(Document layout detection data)
========================================
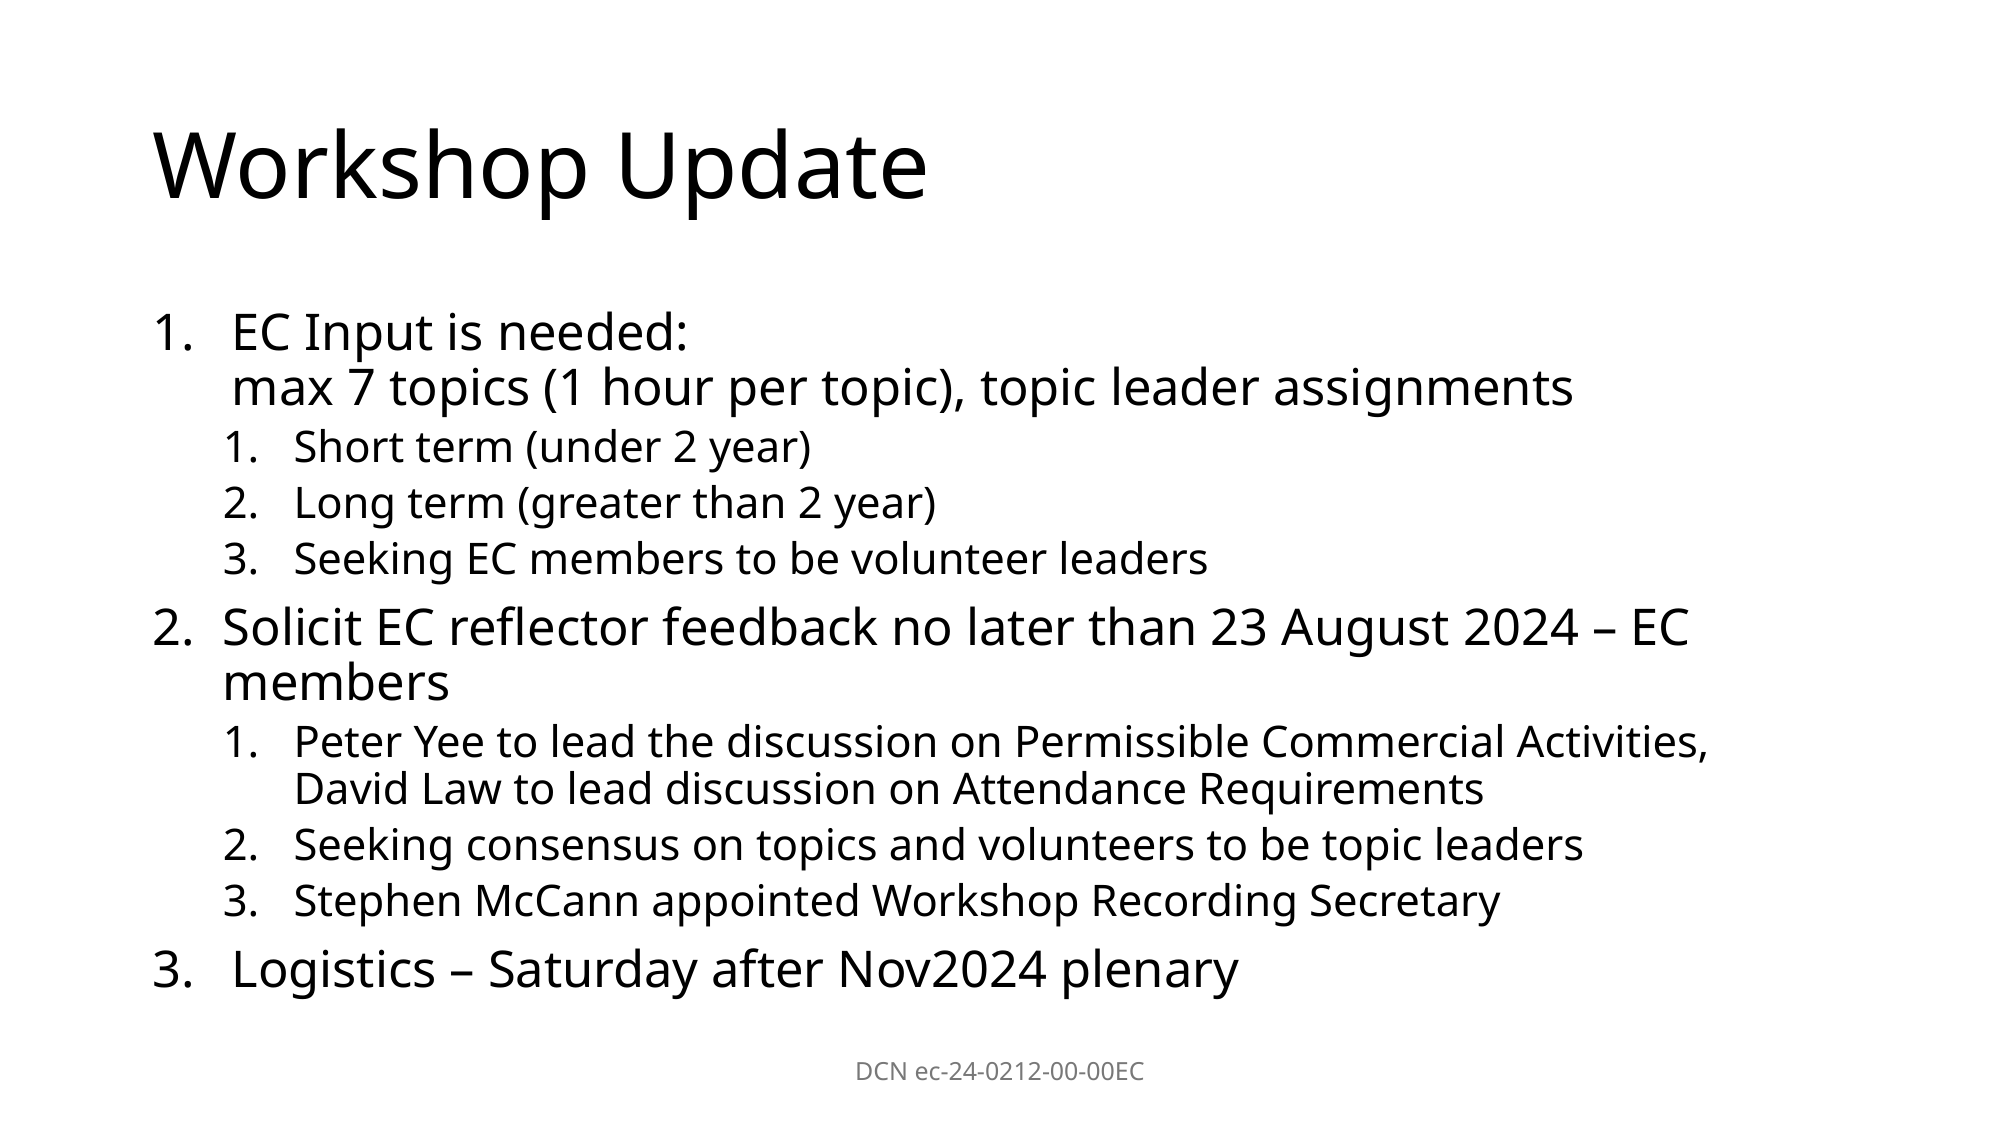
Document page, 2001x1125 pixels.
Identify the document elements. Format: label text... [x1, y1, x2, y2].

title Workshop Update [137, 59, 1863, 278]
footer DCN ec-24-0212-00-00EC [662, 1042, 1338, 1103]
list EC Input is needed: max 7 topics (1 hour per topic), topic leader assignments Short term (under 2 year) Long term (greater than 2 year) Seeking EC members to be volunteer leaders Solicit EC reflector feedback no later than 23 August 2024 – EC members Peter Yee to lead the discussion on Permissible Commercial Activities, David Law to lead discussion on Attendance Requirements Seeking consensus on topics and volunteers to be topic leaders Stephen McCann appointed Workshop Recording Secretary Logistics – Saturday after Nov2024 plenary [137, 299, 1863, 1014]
========================================
### [Problem requirements]
Every line above needs to be written out again as it stands. Pictures do not belong in the copy.

### [Final answer]
Document page, 2001x1125 pixels.
Identify the document elements. Format: label text... [x1, y1, x2, y2].

title Workshop Update [137, 59, 1863, 278]
footer DCN ec-24-0212-00-00EC [662, 1042, 1338, 1103]
list EC Input is needed: max 7 topics (1 hour per topic), topic leader assignments Short term (under 2 year) Long term (greater than 2 year) Seeking EC members to be volunteer leaders Solicit EC reflector feedback no later than 23 August 2024 – EC members Peter Yee to lead the discussion on Permissible Commercial Activities, David Law to lead discussion on Attendance Requirements Seeking consensus on topics and volunteers to be topic leaders Stephen McCann appointed Workshop Recording Secretary Logistics – Saturday after Nov2024 plenary [137, 299, 1863, 1014]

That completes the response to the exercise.